§ Cuplikan teks:
__________
Tak banyak
peneliti bahasa yang mau mengkaji bahasa-bahasa kuno atau klasik. I Made Madia,
dosen Linguistik di Fakultas Ilmu Budaya (FIB) Universitas Udayana (Unud)
mungkin menjadi sedikit linguis yang mau meneliti bahasa-bahasa yang kerap
disebut sebagai “bahasa mati” itu. Mantan Ketua Jurusan Sastra Indonesia,
Fakultas Sastra (FS) Unud ini meneliti bahasa Melayu Klasik untuk disertasinya
di Program Studi Doktor Ilmu Linguistik, FIB Unud yag bertajuk, “Konstruksi
Verba Beruntun Bahasa Melayu Klasik: Kajian Sintaktis dan Semantis” yang dipertahankan di hadapan sidang tim penguji di Kampus Nias Sanglah, Denpasar, Jumat (26/1).
Menurut Madia,
bahasa Melayu merupakan cikal bakal bahasa Indonesia. Pemahaman terhadap salah
satu aspek bahasa Melayu pada masa lampau, khususnya Melayu Klasik, menjadi
penting untuk merancang arah pembinaan dan pengembangan bahasa Indonesia.
“Teks
berbahasa Melayu Klasik merupakan lahan kajian yang potensial, tidak hanya dari
aspek kebahasaan, tetapi juga kajian di bidang sastra, filologi, hukum,
sejarah, arkeologi, dan kajian bidang humaniora lainnya,” kata lelaki kelahiran
Denpasar, 1 Juli 1958 ini.
Menggunakan
teks Sedjarah Melayu dan Hikajat Abdullah sebagai sumber data,
Madia mengkaji aspek sintaktik dan semantik sebagai pintu pembuka memahami
struktur bahasa Melayu Klasik. Di bawah bimbingan promotor tiga guru besar
Linguistik Unud, yakni Ketut Artawa, I Wayan Pastika, dan I Ketut Darma
Laksana, Madia memusatkan perhatian pada penggunaan rangkaian verba pada
kalimat-kalimat panjang yang muncul dalam kedua teks Melayu Klasik itu.
Penggunaan kalimat panjang dalam teks Melayu Klasik itu, dipahami Madia sebagai
gambaran kerumitan gagasan yang mampu diekspresikan dalam bahasa Melayu yang
egaliter pada masa itu.
Hasil
penelitian Madia menunjukkan, rangkaian verba dalam bahasa Melayu Klasik
teridentifikasi sebagai kalimat sederhana dan kalimat kompleks. Madia menyebut
rangkaian verba itu sebagai verba beruntun. Madia mendefinisikan verba beruntun
sebagai keberadaan (minimal) dua verba dalam satu konstruksi tanpa kehadiran
konjungtor sebagai penghubung dan penanda jeda (tanda koma). Madia mencontohkan
konstruksi kalimat, “Bendahara radja tiada lagi berhenti menjebut kalimat
sjahadat”.
__________
[Catatan dari sebuah koleksi]
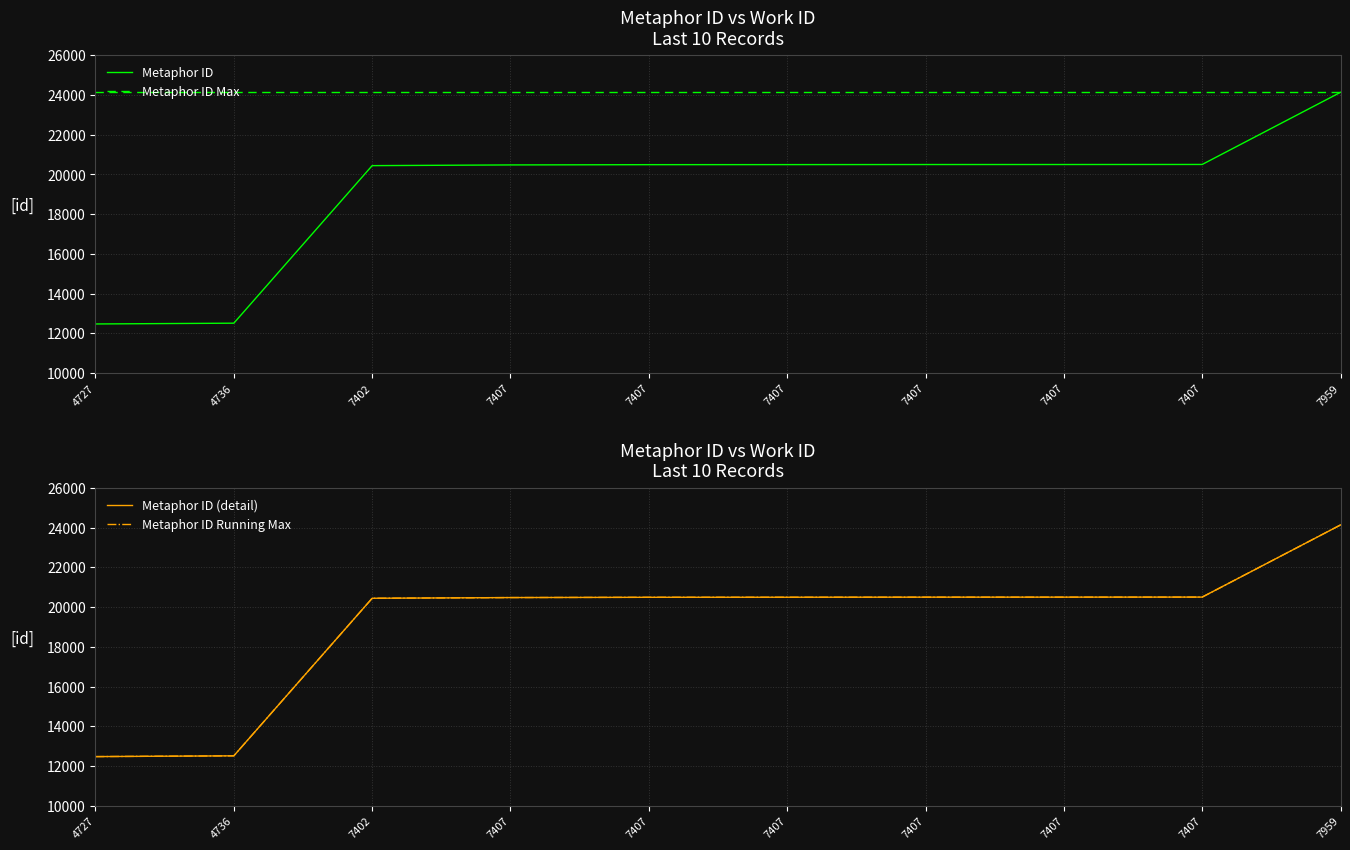

The Metaphor ID Running Max series shows 28018 at 7407. True or false?

False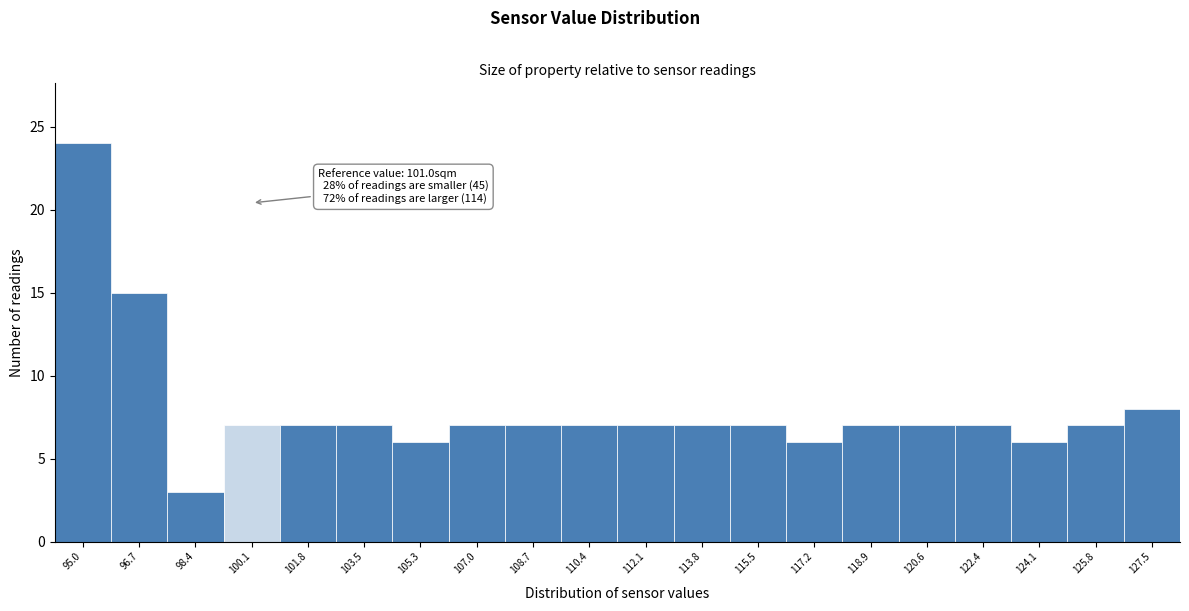

Reading right to left, list all the values displayed in this chart.

127.5=8	125.8=7	124.1=6	122.4=7	120.6=7	118.9=7	117.2=6	115.5=7	113.8=7	112.1=7	110.4=7	108.7=7	107.0=7	105.3=6	103.5=7	101.8=7	100.1=7	98.4=3	96.7=15	95.0=24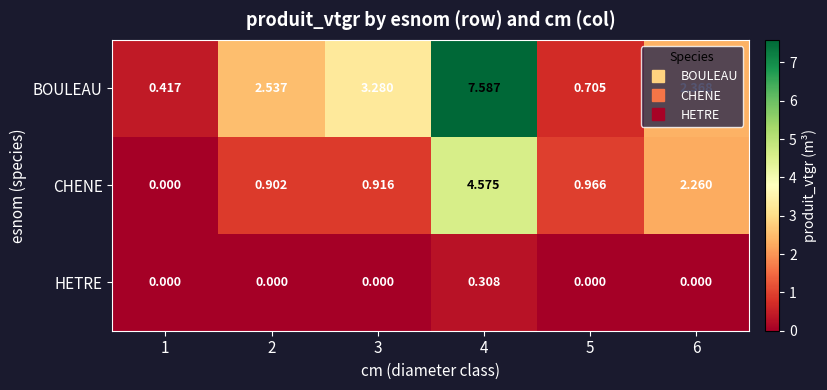

Which series has the largest total across all categories?

BOULEAU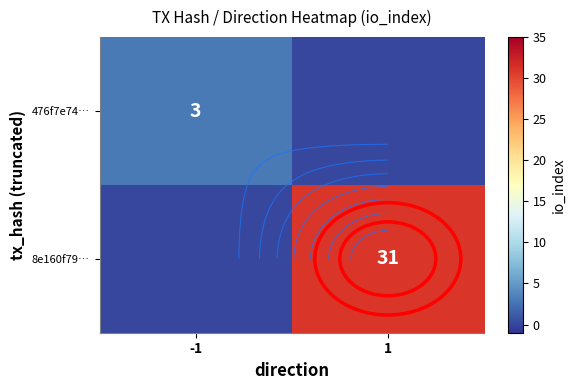

True or false: 8e160f79… has a value of -20 at -1.

False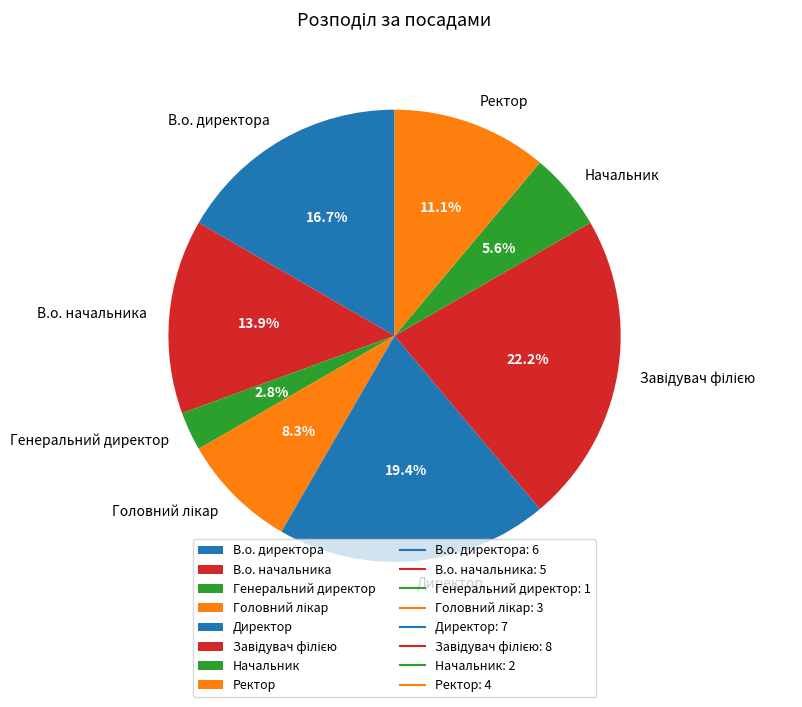

To the nearest percent, what is the difference between the largest and smallest slice percentages?

19%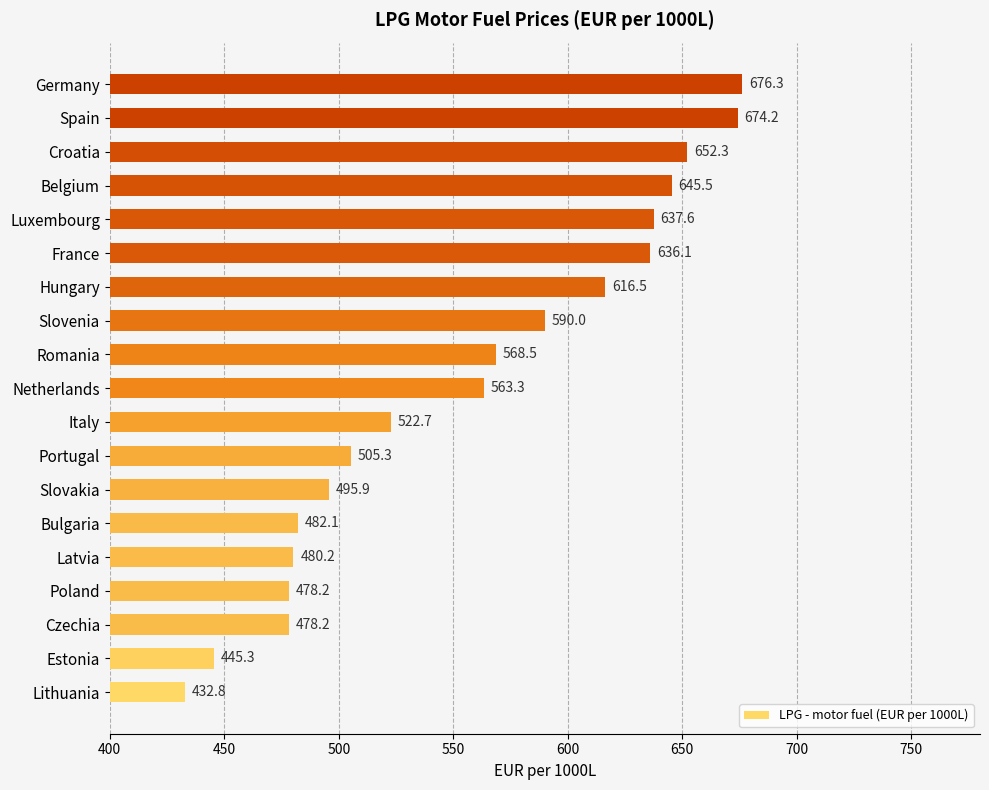

What is the change in value from Slovakia to Spain?

+178.3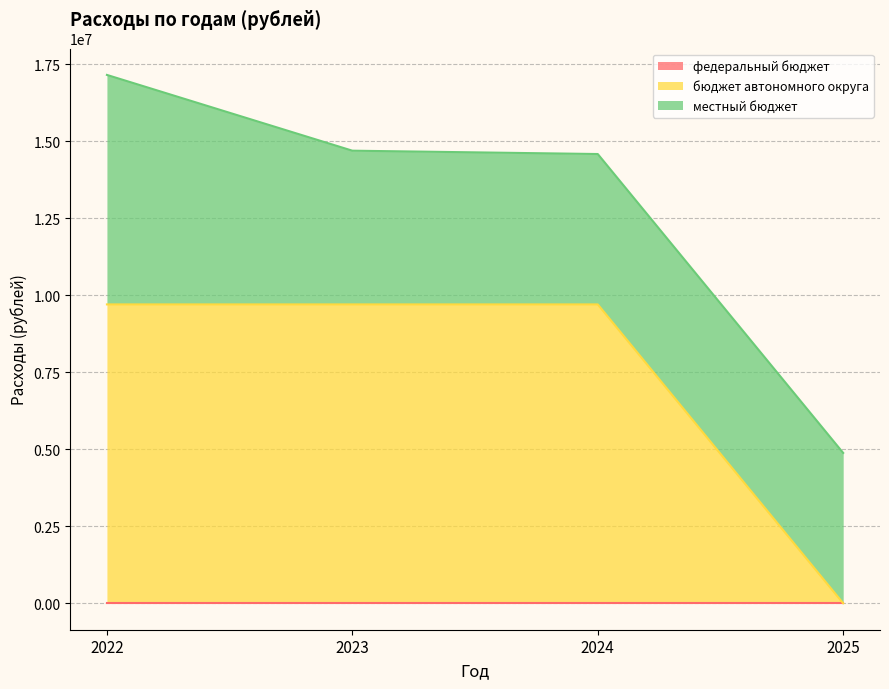

At which category is the sum across all series the highest?

2022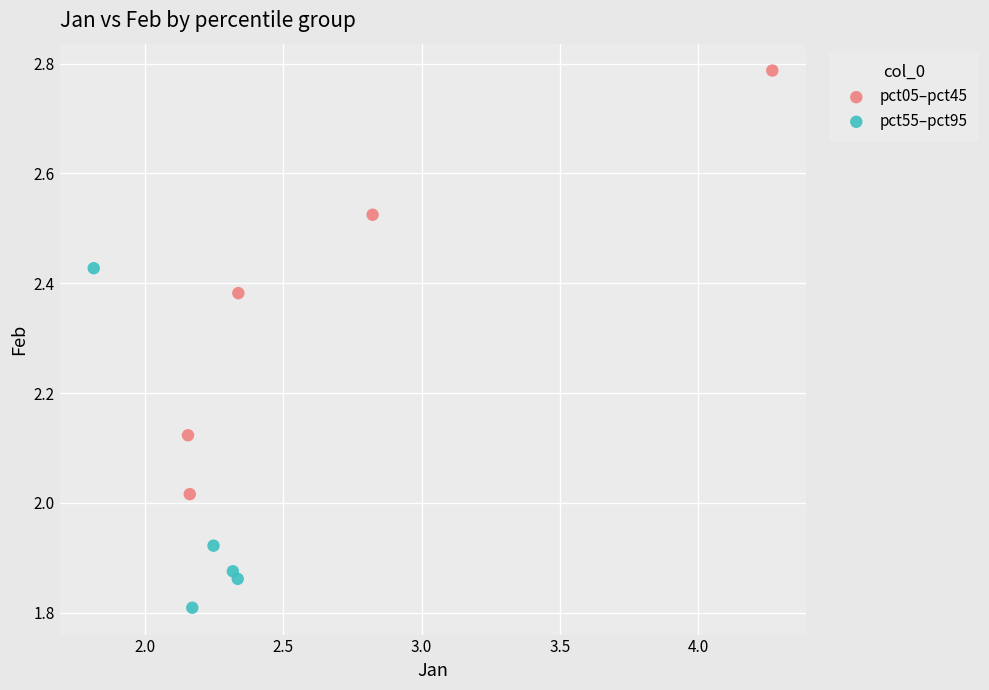

Which series has the widest spread of Y values?

pct05–pct45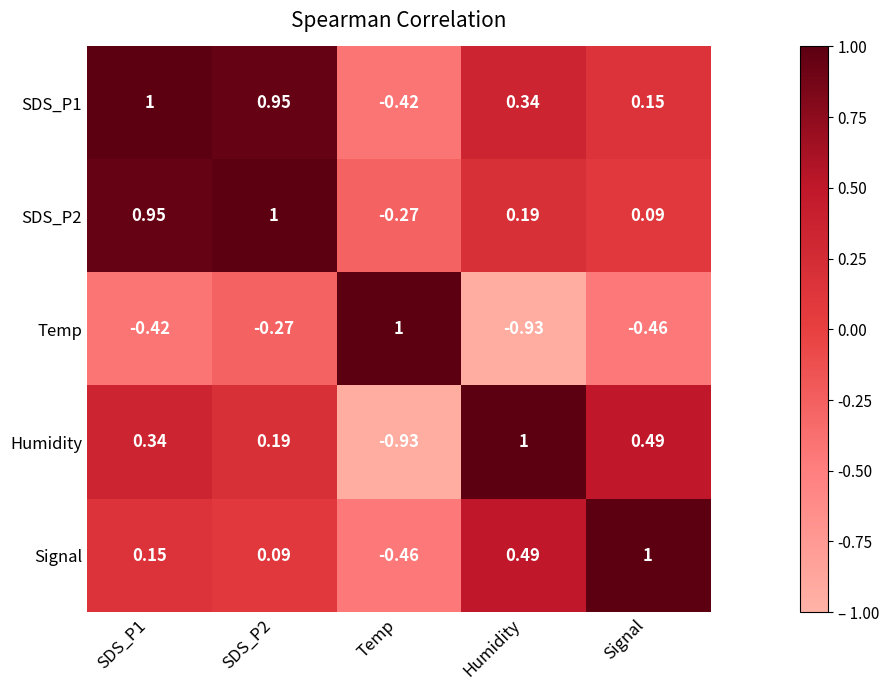

Is the value of SDS_P2 at SDS_P1 greater than the value of Humidity at SDS_P2?

Yes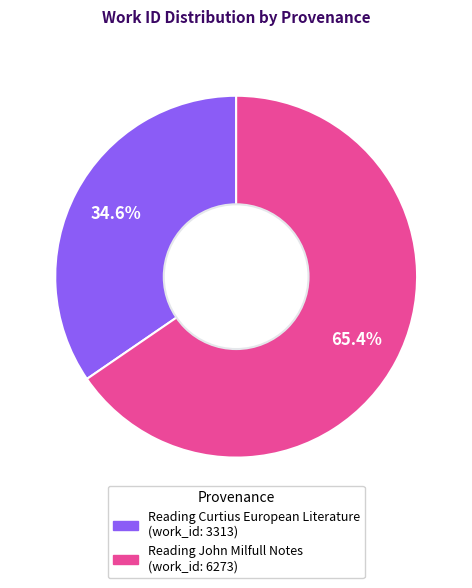

Which category has the smallest portion of the pie?

Reading Curtius European Literature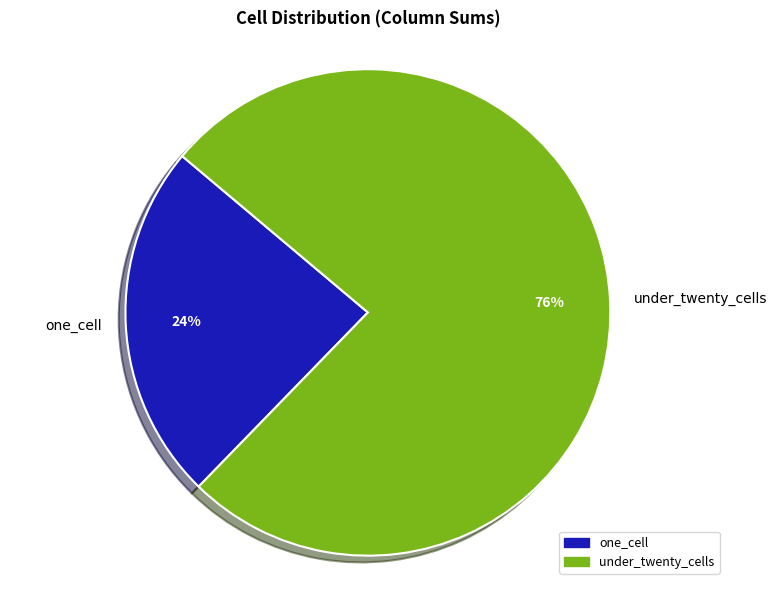

To the nearest percent, what portion does under_twenty_cells represent?

76%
__________
§ Tentang tugas ini: Lanjutkan teks tentang penelitian I Made Madia mengenai bahasa Melayu Klasik, mulai setelah kalimat terakhirnya. Item-item tersebut tidak diperlukan.

§ Hasil berikut:
Madia mengakui
hasil penelitiannya bersifat amat teknis-teoretis. Akademisi yang menyelesaikan
pendidikan S2 di Program Studi Ilmu Linguistik Program Pascasarjana Universitas
Indonesia pada 1993 ini memang meyakini karya ilmiah akademik memang hanya bisa
dipahami kalangan terbatas, khususnya masyarakat akademik. Namun, Madia juga
yakin penelitiannya juga bisa dimanfaatkan secara praktis di masyarakat.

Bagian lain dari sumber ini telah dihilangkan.